Floodwater in an unidentified street in downtown San Antonio.

Floodwater in an unidentified street in downtown San Antonio. (SC5205.1.10)

Two weeks ago – September 8 through 10 – was the anniversary of one of the worst disasters to occur in the city of San Antonio.

On one hand, the story of the 1921 flood is a relatively straightforward one of a large amount of rain causing area rivers and creeks to overflow their banks. In his work Riverwalk: The Epic Story of San Antonio’s River, author Lewis F. Fisher sets the stage for the flood and describes the day-by-day, hour-by-hour progression of the rising water:

Winds gusting up to ninety-five miles an hour lashed the eastern coast of Mexico as the second hurricane of the season hit south of Tampico on September 7, 1921. Inland, as the hurricane swerved sharply north, its intensity lowered to that of a tropical storm, then weakened again. In the night it swung northeastward into Texas near Laredo and headed directly for San Antonio, packing still high winds with violent, heavy thunderstorms (45)…

Advance showers on the night of Thursday, September 8, 1921, broke a dry spell of two months…Occasional hard showers followed early the next day.

The main body of the storm hit Friday afternoon. Severe thunderstorms broke out at 6 p.m…After three hours the thunderstorms ended and the rain’s intensity began to ebb. The river was four feet from the top of the plank retaining wall near Pecan Street, but residents went to bed thinking all was well…

Rain over Olmos Creek’s watershed, however, had been twice as heavy as that over San Antonio. At 9 p.m. Olmos Creek began to overflow its banks. As its waters surged into the San Antonio River, the river began rising one foot every five minutes in Brackenridge Park…

At 11:30 p.m., waters from the Olmos reached the Fourth Street/Lexington Avenue Bridge, at the northern edge of town, where the river was already two feet above its banks. An hour later, water there was up nearly three feet more.

At midnight Saturday, September 10, the river went over its banks onto St. Mary’s Street and within twelve minutes was more than six feet deep at the Travis Street intersection as six north-south streets turned into auxiliary river channels. At St. Mary’s and Houston streets, water reached nearly to the mezzanine at the Gunter Hotel (50).

By the time the river crested around 2:00 a.m. Saturday morning, roughly fourteen inches of rain had fallen on the Olmos Creek drainage area and San Antonio had received almost seven inches of rain over twenty-three hours of steady rainfall.

____________

Write the next part of the account of the 1921 San Antonio flood, starting after its final sentence. The lines after this come from a separate source.

■ **Given material**
____________

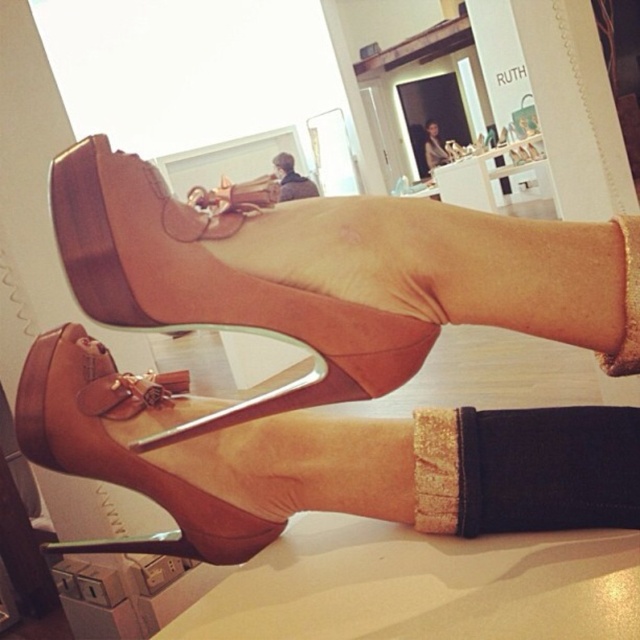
Consider the image. You are a customer in a shoe store trying to decide between the suede brown sandal at center and the matte brown shoe at upper center. Which one has a lower height?

The suede brown sandal at center is shorter than the matte brown shoe at upper center, so the suede brown sandal at center has a lower height.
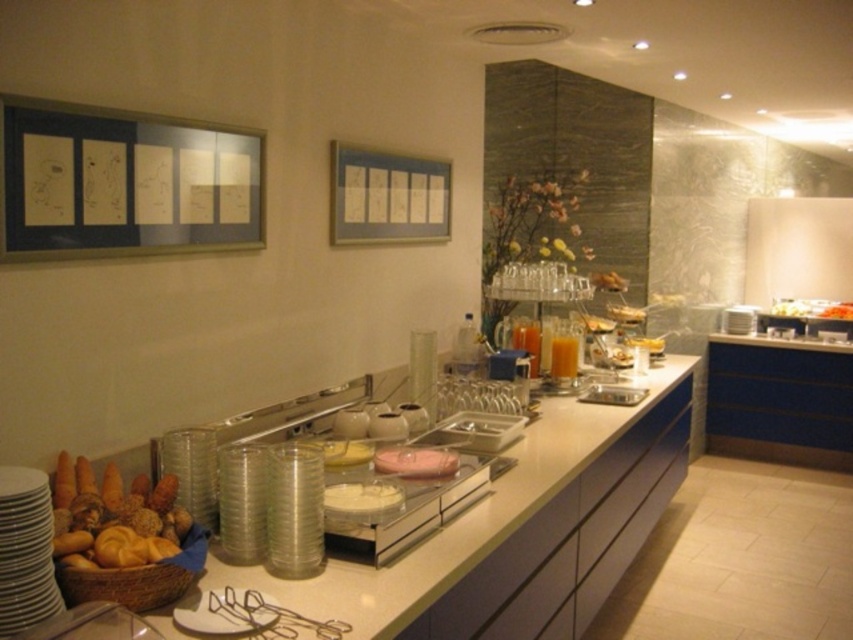
You are a server at the buffet and need to place the translucent plastic containers at center and the orange matte bread at center onto a shelf that can only hold items narrower than 15 cm. Can both items fit on the shelf?

The translucent plastic containers at center has a width less than the orange matte bread at center. However, since the shelf requires items narrower than 15 cm, we need to know the exact width of the orange matte bread at center to determine if both can fit. Unfortunately, the provided information does not specify the exact measurements of either item, only their relative sizes. Therefore, it is impossible to confirm if both items will fit on the shelf based on the given data.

____________

■ **Exercise output**
A damaged downtown bridge with debris.

A damaged downtown bridge with debris.(SC5205.1.2)

Floodwater in a residential area of San Antonio.

Floodwater in a residential area of San Antonio. (SC5205.1.14)

The damage to the central core of the city as a result of the flood was significant. A thousand acres of the city were flooded, and a three-quarter square mile area of downtown was under two to twelve feet of water. The city’s water, electricity, and telephone services were temporarily shut off. Streets, bridges, and buildings were torn apart, and damages were estimated at $3.7 million. Most tragic was the human toll: fifty-one people were confirmed dead and an additional twenty-three were listed as missing. Scholars believe that the actual number of deaths was higher than these official numbers.

Residents wade through the floodwater.

Residents wade through the floodwater. (SC5205.1.9)

This narrative of the flood and its immediate consequences is only part of the story, however. The storm itself continued northeast from San Antonio, causing damage in communities near Austin. Area residents – with significant help from federally-funded troops and equipment from Camp Travis – undertook the immense tasks of rescuing those stranded by the water, identifying and caring for the bodies of the dead, aiding the homeless and displaced, restoring city services, and clearing out debris left behind when the water receded. Taking a longer view, the story of the 1921 fits into the broader context of San Antonians’ evolving relationship with the river and the history of their efforts to utilize, bridge, control, and beautify it.

Two soldiers from Camp Travis.

Two soldiers from Camp Travis. (SC5205.1.8)

A damaged house that was pushed off its foundation and into an unidentified street.

A damaged house that was pushed off its foundation and into an unidentified street. (SC5205.1.23)

Finally, as indicated by historian Char Miller in the introduction of On the Border: An Environmental History of San Antonio, the story of the 1921 flood and its aftermath illustrates the connection between “physical space and social structure” (13). While the damage to San Antonio’s downtown was significant, the “small creeks threading through the Hispanic west side proved as fierce and more deadly: they blasted out of their banks, crashed through the shacks and shanties, killing scores” (12). Indeed, all but four of the fifty-one confirmed deaths occurred along the San Pedro and Alazan creek systems in the west side.

    The names included in this preliminary list indicate that the majority of San Antonians killed by the flood were Hispanic residents of the city's west side.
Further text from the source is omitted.